Mr. Adams to Mr. Seward.
Sir: In connection with the subject of your despatch No. 1889, of the 14th of December, I have only to observe that from the decision of Vice-Chancellor Wood, a copy of which has doubtless been transmitted to you by the consul at Liverpool, you will perceive the necessity of taking early measures to prevent Mr. Prioleau from becoming an object of public sympathy in the courts, as unreasonably oppressed by litigation procrastinated on purpose by a powerful government. The vice-chancellor is well known to me as having had sympathies with us during the war, which makes his present declaration the more significant.
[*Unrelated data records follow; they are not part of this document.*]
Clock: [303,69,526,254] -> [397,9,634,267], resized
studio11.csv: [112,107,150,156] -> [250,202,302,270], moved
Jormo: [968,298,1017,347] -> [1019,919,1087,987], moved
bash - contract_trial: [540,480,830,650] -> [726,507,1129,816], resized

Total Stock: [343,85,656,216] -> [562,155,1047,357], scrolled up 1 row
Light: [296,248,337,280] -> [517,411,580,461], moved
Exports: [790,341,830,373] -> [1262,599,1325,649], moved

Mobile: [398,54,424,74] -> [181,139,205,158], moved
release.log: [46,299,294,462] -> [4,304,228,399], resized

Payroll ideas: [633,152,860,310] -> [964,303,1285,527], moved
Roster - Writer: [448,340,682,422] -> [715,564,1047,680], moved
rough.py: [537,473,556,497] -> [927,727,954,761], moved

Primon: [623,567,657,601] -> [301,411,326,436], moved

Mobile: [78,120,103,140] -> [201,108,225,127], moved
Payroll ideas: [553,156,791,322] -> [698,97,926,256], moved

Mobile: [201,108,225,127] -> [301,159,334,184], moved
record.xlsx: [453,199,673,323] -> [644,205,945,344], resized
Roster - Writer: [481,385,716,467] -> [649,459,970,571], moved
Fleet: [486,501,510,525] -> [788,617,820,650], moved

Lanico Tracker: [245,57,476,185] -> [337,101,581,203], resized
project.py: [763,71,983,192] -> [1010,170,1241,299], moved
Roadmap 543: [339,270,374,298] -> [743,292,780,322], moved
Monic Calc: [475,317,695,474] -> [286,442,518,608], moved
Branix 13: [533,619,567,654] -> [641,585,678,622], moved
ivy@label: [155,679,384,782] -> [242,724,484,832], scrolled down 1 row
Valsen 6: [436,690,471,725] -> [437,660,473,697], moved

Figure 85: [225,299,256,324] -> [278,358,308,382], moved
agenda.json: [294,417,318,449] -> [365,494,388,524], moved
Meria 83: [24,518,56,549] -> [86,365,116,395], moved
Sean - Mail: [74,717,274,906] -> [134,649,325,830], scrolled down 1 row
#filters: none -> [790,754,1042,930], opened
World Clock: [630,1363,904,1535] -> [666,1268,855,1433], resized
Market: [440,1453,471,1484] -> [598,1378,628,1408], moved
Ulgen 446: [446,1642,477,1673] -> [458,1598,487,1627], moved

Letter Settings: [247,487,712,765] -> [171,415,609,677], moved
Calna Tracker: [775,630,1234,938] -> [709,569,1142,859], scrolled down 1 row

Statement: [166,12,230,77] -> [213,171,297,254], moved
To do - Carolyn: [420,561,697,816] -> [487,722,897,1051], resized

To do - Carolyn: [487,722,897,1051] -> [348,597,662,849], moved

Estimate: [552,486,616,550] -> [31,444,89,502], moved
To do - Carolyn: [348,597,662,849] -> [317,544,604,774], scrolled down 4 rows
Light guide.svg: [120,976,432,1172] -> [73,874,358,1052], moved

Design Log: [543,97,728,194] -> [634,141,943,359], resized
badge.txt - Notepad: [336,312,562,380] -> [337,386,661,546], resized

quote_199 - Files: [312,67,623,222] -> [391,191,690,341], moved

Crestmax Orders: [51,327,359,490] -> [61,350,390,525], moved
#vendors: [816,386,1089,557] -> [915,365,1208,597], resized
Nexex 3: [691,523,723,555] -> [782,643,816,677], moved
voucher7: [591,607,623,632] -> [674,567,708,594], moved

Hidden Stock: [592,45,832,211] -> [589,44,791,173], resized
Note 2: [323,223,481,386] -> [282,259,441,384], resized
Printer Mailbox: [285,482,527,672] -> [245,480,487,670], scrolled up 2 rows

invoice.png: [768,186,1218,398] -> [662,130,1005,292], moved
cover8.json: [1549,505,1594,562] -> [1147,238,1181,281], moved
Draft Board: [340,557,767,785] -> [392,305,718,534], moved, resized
My own impression is that an advantageous settlement might now be made with all the parties concerned in this suit should an agent well qualified for the duty be sent out. Never having had much confidence in the courts here in cases in which a government of a foreign nation is a party against British subjects, the alternative appears to be the payment of heavy costs to both sides, or an agreement which may save Mr. Prioleau from the risk of ruin on the condition of a frank and full exposition of the truth. I think he has it in his power to restore all the property remaining unclaimed in Europe. The error of Mr. Morse appears to have been an unaccountable degree of precipitation, and over, reliance in the good faith of those with whom he was dealing. From the little observation I have had of them, I should think that much acuteness and little scruple were their prominent traits. The disclosures incidentally taking place in the courts through the bankruptcy of Barned’s bank furnish some clue to the extent of the speculations carried on during the war, and to the sympathies so strongly felt in Liverpool with the rebel cause. I have reason to suspect that Mr. Benjamin is now one of the chief legal advisers of the parties in the suits. All that his ingenuity can do will be exerted, if necessary, to procrastinate and to defeat the course of justice. This will not, however, be practicable without great hazard to the mercantile credit of the house of Fraser, Trenholm & Co. Hence the dilemma of which it may be possible to take advantage at this moment.
I have the honor to be, sir, your obedient servant,
Hon. William H. Seward, Secretary of State, Washington, D. C.